• _WORK ORDER_
Return the lines verbatim, beginning at the line that has "Часто шукають" and stopping after the line that has "O modelo americano". Leave the pictures out of your answer.

*** PROVIDED DATA Section Begins ***

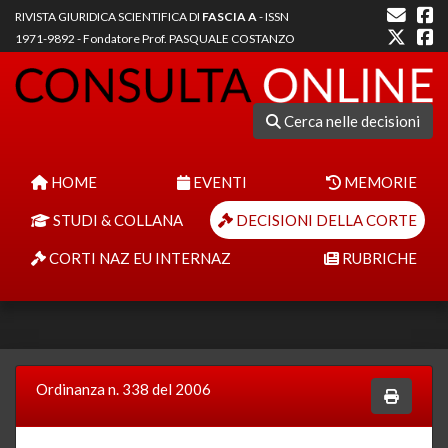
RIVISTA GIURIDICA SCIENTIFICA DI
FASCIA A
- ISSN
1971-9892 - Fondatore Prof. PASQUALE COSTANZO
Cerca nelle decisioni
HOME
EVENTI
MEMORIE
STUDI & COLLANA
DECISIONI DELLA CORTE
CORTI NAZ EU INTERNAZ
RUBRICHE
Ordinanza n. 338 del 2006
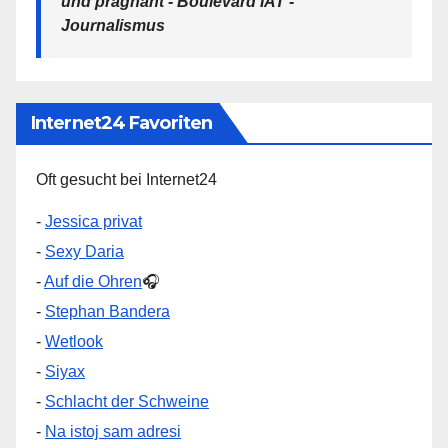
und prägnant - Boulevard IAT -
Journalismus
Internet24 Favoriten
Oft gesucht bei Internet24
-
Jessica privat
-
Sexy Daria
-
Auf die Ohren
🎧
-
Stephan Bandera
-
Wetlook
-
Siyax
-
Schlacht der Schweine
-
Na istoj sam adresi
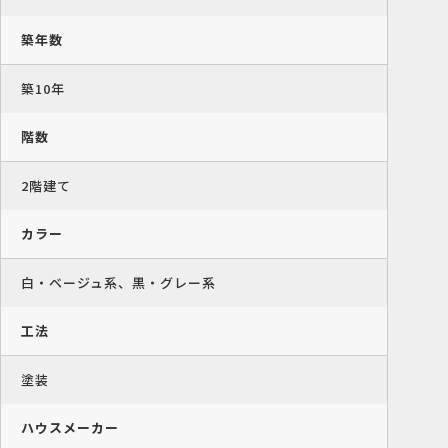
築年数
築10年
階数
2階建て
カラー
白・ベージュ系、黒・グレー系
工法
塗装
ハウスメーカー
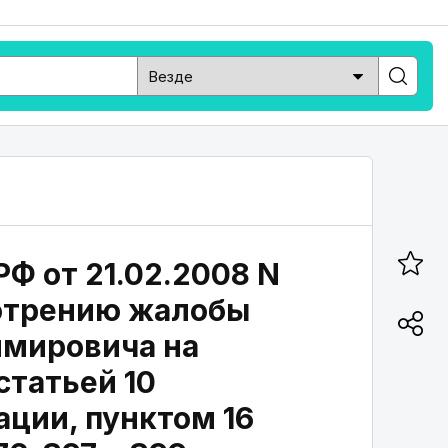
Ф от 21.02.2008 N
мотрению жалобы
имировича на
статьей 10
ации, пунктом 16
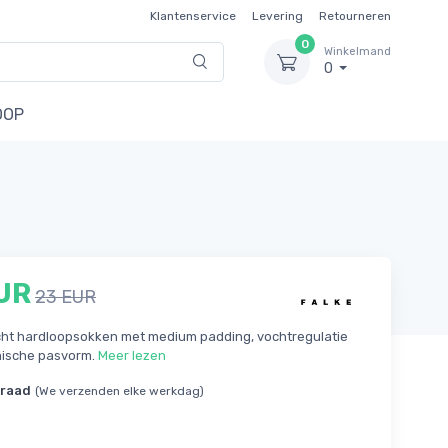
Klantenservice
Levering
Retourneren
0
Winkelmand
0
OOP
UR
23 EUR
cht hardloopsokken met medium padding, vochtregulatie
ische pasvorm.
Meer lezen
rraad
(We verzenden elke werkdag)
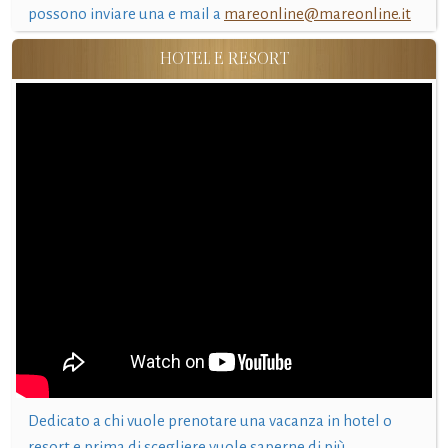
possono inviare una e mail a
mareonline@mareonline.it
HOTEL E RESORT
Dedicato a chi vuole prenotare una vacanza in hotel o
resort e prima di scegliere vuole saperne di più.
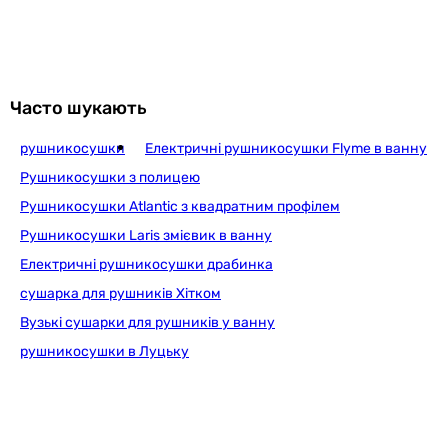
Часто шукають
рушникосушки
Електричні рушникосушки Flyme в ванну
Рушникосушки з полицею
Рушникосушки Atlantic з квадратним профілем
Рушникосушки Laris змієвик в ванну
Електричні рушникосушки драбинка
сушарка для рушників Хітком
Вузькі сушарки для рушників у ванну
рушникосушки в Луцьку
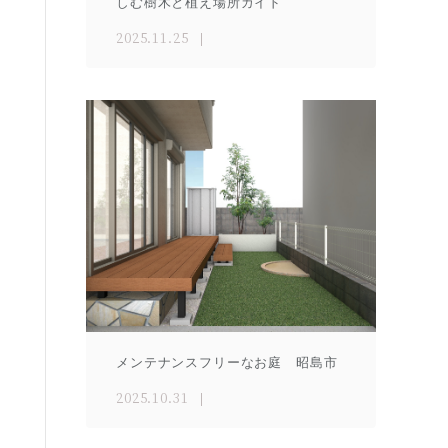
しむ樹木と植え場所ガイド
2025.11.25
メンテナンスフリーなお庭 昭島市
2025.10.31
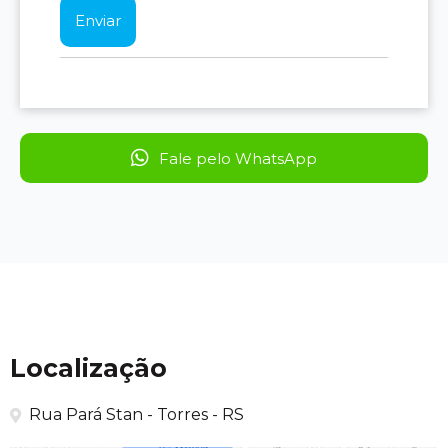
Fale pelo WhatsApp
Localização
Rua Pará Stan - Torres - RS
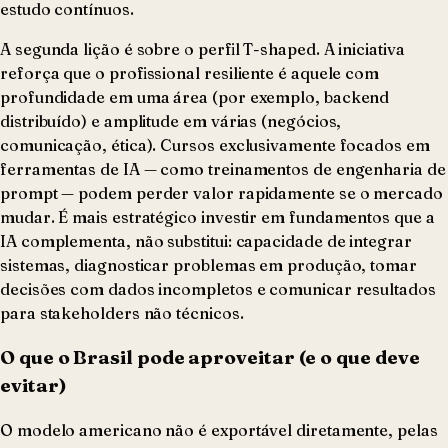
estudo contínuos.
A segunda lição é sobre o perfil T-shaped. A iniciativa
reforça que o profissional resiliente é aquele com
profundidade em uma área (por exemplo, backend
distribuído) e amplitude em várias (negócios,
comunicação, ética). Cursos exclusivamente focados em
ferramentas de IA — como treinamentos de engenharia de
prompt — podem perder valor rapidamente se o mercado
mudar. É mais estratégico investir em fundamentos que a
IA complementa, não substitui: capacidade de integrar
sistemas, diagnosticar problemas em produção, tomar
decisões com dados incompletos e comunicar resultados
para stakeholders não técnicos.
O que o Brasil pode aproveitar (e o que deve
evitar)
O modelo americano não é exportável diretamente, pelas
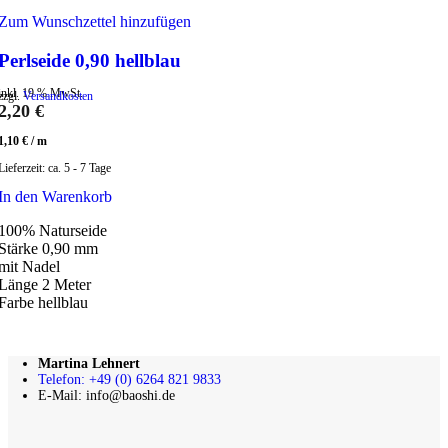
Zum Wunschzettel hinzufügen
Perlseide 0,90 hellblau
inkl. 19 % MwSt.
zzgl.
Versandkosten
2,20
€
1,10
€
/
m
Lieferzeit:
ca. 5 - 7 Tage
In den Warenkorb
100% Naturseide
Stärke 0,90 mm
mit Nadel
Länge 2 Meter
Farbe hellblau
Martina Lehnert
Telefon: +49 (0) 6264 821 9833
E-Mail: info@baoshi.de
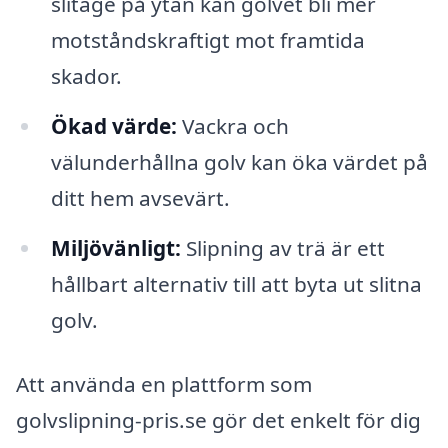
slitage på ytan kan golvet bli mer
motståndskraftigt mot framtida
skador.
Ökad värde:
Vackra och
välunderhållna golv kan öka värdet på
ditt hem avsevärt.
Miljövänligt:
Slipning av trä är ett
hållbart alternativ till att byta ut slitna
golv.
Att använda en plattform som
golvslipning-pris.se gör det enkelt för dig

*** PROVIDED DATA Section Ends ***
*** PROVIDED DATA Section Begins ***

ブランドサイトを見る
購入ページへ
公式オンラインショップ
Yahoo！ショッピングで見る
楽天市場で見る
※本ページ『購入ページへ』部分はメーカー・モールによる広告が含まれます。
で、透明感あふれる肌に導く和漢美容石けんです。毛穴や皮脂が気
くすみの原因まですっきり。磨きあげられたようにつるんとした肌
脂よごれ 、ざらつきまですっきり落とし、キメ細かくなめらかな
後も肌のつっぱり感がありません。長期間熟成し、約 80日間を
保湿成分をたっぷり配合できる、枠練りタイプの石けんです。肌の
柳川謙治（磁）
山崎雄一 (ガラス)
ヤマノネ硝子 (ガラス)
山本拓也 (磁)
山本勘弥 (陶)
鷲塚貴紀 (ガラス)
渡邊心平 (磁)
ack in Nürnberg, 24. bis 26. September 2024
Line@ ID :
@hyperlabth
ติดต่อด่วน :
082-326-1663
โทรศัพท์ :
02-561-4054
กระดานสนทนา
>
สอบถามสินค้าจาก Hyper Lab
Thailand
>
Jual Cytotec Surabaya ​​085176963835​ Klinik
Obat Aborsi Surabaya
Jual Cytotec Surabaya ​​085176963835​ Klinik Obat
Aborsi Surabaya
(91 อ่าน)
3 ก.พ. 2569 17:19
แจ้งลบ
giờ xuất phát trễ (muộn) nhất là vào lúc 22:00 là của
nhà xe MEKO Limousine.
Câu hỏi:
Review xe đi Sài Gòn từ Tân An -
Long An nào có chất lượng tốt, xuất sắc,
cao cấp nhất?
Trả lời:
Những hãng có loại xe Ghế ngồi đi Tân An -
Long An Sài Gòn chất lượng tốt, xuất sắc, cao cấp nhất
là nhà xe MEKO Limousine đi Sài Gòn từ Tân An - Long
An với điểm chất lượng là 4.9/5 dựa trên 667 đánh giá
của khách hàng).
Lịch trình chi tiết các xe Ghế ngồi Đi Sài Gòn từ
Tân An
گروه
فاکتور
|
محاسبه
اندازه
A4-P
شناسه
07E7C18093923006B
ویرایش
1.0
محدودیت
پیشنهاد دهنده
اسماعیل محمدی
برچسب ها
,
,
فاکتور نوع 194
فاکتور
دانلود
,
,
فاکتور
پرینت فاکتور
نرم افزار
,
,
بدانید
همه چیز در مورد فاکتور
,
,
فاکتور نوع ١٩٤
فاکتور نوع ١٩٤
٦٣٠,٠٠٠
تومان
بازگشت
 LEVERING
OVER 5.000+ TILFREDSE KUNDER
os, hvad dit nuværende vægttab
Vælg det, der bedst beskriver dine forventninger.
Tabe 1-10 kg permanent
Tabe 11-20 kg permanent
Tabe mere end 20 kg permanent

*** PROVIDED DATA Section Ends ***
*** PROVIDED DATA Section Begins ***

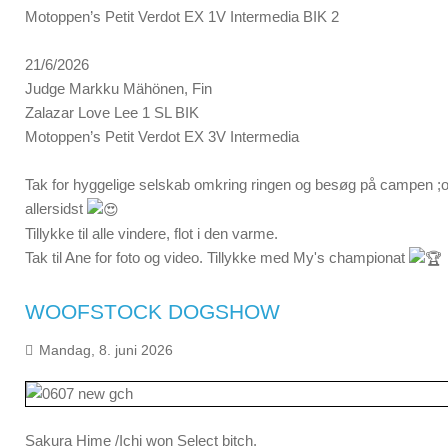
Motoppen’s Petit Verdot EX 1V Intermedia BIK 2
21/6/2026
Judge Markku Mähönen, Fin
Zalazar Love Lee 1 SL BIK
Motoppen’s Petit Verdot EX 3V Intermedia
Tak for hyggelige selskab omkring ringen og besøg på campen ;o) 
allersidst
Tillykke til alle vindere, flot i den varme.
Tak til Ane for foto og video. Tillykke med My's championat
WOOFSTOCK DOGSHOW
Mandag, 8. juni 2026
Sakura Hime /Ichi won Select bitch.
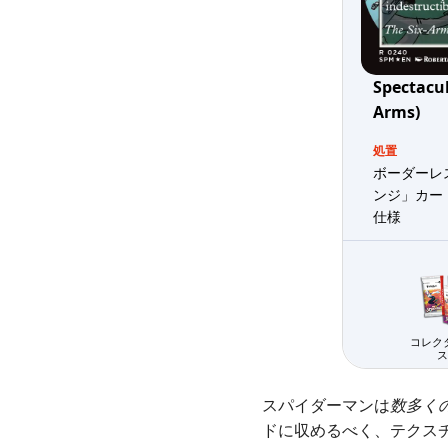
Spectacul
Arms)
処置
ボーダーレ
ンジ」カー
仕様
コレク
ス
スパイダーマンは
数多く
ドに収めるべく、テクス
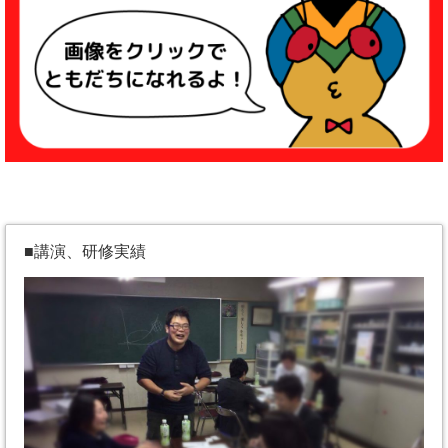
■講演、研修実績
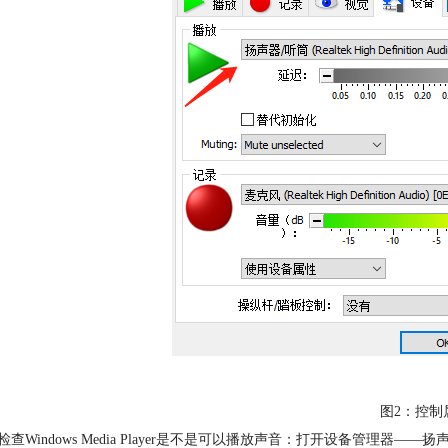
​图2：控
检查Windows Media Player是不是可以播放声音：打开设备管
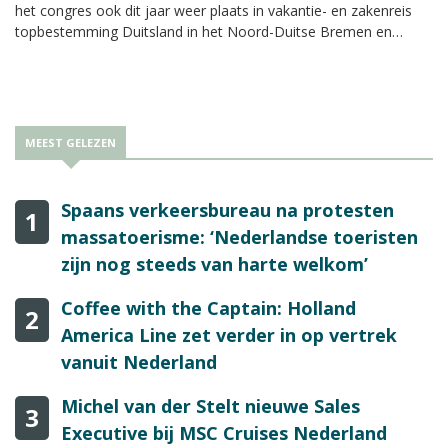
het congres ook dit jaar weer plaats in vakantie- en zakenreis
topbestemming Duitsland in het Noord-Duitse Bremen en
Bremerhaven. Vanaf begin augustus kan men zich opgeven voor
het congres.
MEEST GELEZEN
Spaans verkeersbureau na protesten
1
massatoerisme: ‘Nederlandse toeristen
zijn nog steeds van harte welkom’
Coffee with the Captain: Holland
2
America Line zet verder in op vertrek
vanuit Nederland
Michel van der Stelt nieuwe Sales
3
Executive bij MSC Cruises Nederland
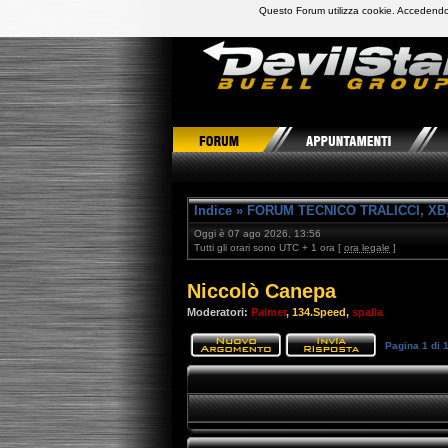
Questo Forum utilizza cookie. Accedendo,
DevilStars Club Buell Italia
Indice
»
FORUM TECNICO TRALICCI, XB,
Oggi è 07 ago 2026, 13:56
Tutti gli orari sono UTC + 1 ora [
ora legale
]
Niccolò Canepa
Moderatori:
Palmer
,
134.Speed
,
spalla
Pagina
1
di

*** PROVIDED DATA Section Ends ***

• _EXERCISE ANSWER_
Часто шукають
рушникосушки
Електричні рушникосушки Flyme в ванну
Рушникосушки з полицею
Рушникосушки Atlantic з квадратним профілем
Рушникосушки Laris змієвик в ванну
Електричні рушникосушки драбинка
сушарка для рушників Хітком
Вузькі сушарки для рушників у ванну
рушникосушки в Луцьку
しむ樹木と植え場所ガイド
2025.11.25
メンテナンスフリーなお庭 昭島市
2025.10.31
Fale pelo WhatsApp
Localização
Rua Pará Stan - Torres - RS
estudo contínuos.
A segunda lição é sobre o perfil T-shaped. A iniciativa
reforça que o profissional resiliente é aquele com
profundidade em uma área (por exemplo, backend
distribuído) e amplitude em várias (negócios,
comunicação, ética). Cursos exclusivamente focados em
ferramentas de IA — como treinamentos de engenharia de
prompt — podem perder valor rapidamente se o mercado
mudar. É mais estratégico investir em fundamentos que a
IA complementa, não substitui: capacidade de integrar
sistemas, diagnosticar problemas em produção, tomar
decisões com dados incompletos e comunicar resultados
para stakeholders não técnicos.
O que o Brasil pode aproveitar (e o que deve
evitar)
O modelo americano não é exportável diretamente, pelas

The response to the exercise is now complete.